19d1f1cc0a Vladimir Davydov

tuple: don't use offset_slot_cache in vinyl threads

`key_part::offset_slot_cache` and `key_part::format_epoch` are used for speeding up tuple field lookup in `tuple_field_raw_by_part()`. These structure members are accessed and updated without any locks, assuming this code is executed exclusively in the tx thread. However, this isn't necessarily true because we also perform tuple field lookups in vinyl read threads. Apparently, this can result in unexpected races and bugs, for example: ``` #1 0x590be9f7eb6d in crash_collect+256 #2 0x590be9f7f5a9 in crash_signal_cb+100 #3 0x72b111642520 in __sigaction+80 #4 0x590bea385e3c in load_u32+35 #5 0x590bea231eba in field_map_get_offset+46 #6 0x590bea23242a in tuple_field_raw_by_path+417 #7 0x590bea23282b in tuple_field_raw_by_part+203 #8 0x590bea23288c in tuple_field_by_part+91 #9 0x590bea24cd2d in unsigned long tuple_hint<(field_type)5, false, false>(tuple*, key_def*)+103 #10 0x590be9d4fba3 in tuple_hint+40 #11 0x590be9d50acf in vy_stmt_hint+178 #12 0x590be9d53531 in vy_page_stmt+168 #13 0x590be9d535ea in vy_page_find_key+142 #14 0x590be9d545e6 in vy_page_read_cb+210 #15 0x590be9f94ef0 in cbus_call_perform+44 #16 0x590be9f94eae in cmsg_deliver+52 #17 0x590be9f9583e in cbus_process+100 #18 0x590be9f958a5 in cbus_loop+28 #19 0x590be9d512da in vy_run_reader_f+381 #20 0x590be9cb4147 in fiber_cxx_invoke(int (*)(__va_list_tag*), __va_list_tag*)+34 #21 0x590be9f8b697 in fiber_loop+219 #22 0x590bea374bb6 in coro_init+120 ``` Fix this by skipping this optimization for threads other than tx. No test is added because reproducing this race is tricky. Ideally, bugs like this one should be caught by fuzzing tests or thread sanitizers. Closes #10123 NO_DOC=bug fix NO_TEST=tested manually with fuzzer


7b72080ddf Vladimir Davydov

vinyl: fix cache iterator skipping tuples in read view

The tuple cache doesn't store older tuple versions so if a reader is in a read view, it must skip tuples that are newer than the read view, see `vy_cache_iterator_stmt_is_visible()`. A reader must also ignore cached intervals if any of the tuples used as a boundary is invisible from the read view, see `vy_cache_iterator_skip_to_read_view()`. There's a bug in `vy_cache_iterator_restore()` because of which such an interval may be returned to the reader: when we step backwards from the last returned tuple we consider only one of the boundaries.

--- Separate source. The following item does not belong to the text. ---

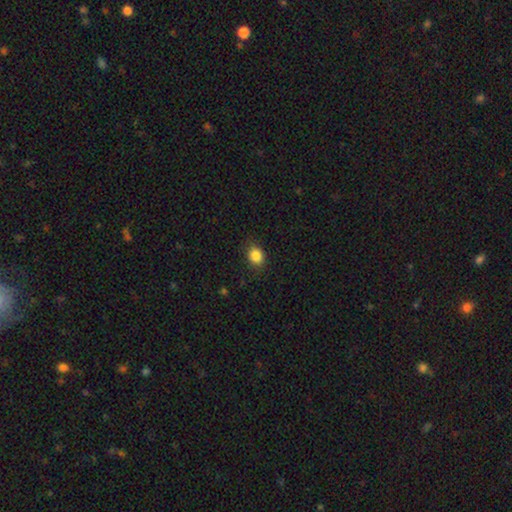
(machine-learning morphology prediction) smooth_or_featured: smooth (p=0.86) [alt: star or artifact p=0.10]
how_rounded: round (p=0.61) [alt: in between p=0.38]
merging: none (p=0.84) [alt: minor disturbance p=0.12]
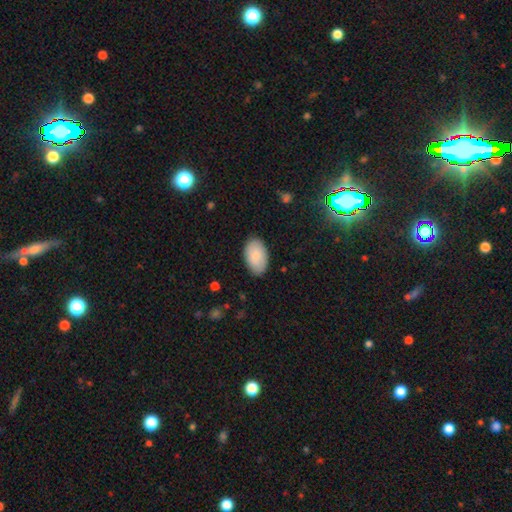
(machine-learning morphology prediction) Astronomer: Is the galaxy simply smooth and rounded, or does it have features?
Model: smooth — 86%.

As a result, if the other boundary is invisible from the read view, the reader will assume there's nothing in the index between the boundaries and skip reading older sources (memory, disk). Fix this by always checking if the other boundary is visible. Closes #10109 NO_DOC=bug fix


72763f947b Vladimir Davydov

vinyl: fix run iterator skipping tuples following non-terminal statement

If a run iterator is positioned at a non-terminal statement (UPSERT or UPDATE), `vy_run_iterator_next()` will iterate over older statements with the same key using `vy_run_iterator_next_lsn()` to build the key history. While doing so, it may reach the end of the run file (if the current key is the last in the run). This would stop iteration permanently, which is apparently wrong for reverse iterators (LE or LT): if this happens the run iterator won't return any keys preceding the last one in the run file. Fix this by removing `vy_run_iterator_stop()` from `vy_run_iterator_next_lsn()`. Part of #10109 NO_DOC=bug fix NO_CHANGELOG=next commit


9b63ced353 Vladislav Shpilevoy

box: refactor synchro quorum update on deletion from `_cluster` space

For symmetry with the update of the synchronous replication quorum on insertion into the `_cluster` space, let's reuse the `on_replace_cluster_update_quorum` on_commit trigger. Follows-up #10087 NO_CHANGELOG=<refactoring> NO_DOC=<refactoring> NO_TEST=<refactoring>


29d1c0fa6c Vladislav Shpilevoy

box: update synchro quorum in on_commit trigger instead of on_replace

Currently, we update the synchronous replication quorum from the `on_replace` trigger of the `_cluster` space when registering a new replica. However, during the join process, the replica cannot ack its own insertion into the `_cluster` space. In the scope of #9723, we are going to enable synchronous replication for most of the system spaces, including the `_cluster` space. There are several problems with this: 1. Joining a replica to a 1-member cluster without manual changing of quorum won't work: it is impossible to commit the insertion into the `_cluster` space with only 1 node, since the quorum will equal to 2 right after the insertion. 2. Joining a replica to a 3-member cluster may fail: the quorum will become equal to 3 right after the insertion, the newly joined replica cannot ACK its own insertion into the `_cluster` space — if one out of original 3 nodes fails, then reconfiguration will fail. Generally speaking, it will be impossible to join a new replica to the cluster, if a quorum, which includes the newly added replica (which cannot ACK), cannot be gathered. To solve these problems, let's update the quorum in the `on_commit` trigger. This way we’ll be able to insert a node regardless of the current configuration. This somewhat contradicts with the Raft specification, which requires application of all configuration changes in the `on_replace` trigger (i.e., as soon as they are persisted in the WAL, without quorum confirmation), but still forbids several reconfigurations at the same time. Closes #10087 NO_DOC=<no special documentation page devoted to cluster reconfiguration>


42c4c34bcc Vladislav Shpilevoy

box: add `confirm_lag` field to `box.info.synchro.queue`

Let's add a lag confirmation field to the limbo, and expose information about the time the latest successfully confirmed entry waited for quorum. Part of #9918 @TarantoolBot document Title: New `age` and `confirm_lag` fields in `box.info.synchro.queue` Product: Tarantool Since: 3.2 Root documents: https://www.tarantool.io/ru/doc/latest/reference/reference_lua/box_info/synchro/ The `age` field shows the time that the oldest entry currently present in the queue has spent waiting for quorum, while the `confirm_lag` field shows the time that the latest successfully confirmed entry waited for the quorum to gather.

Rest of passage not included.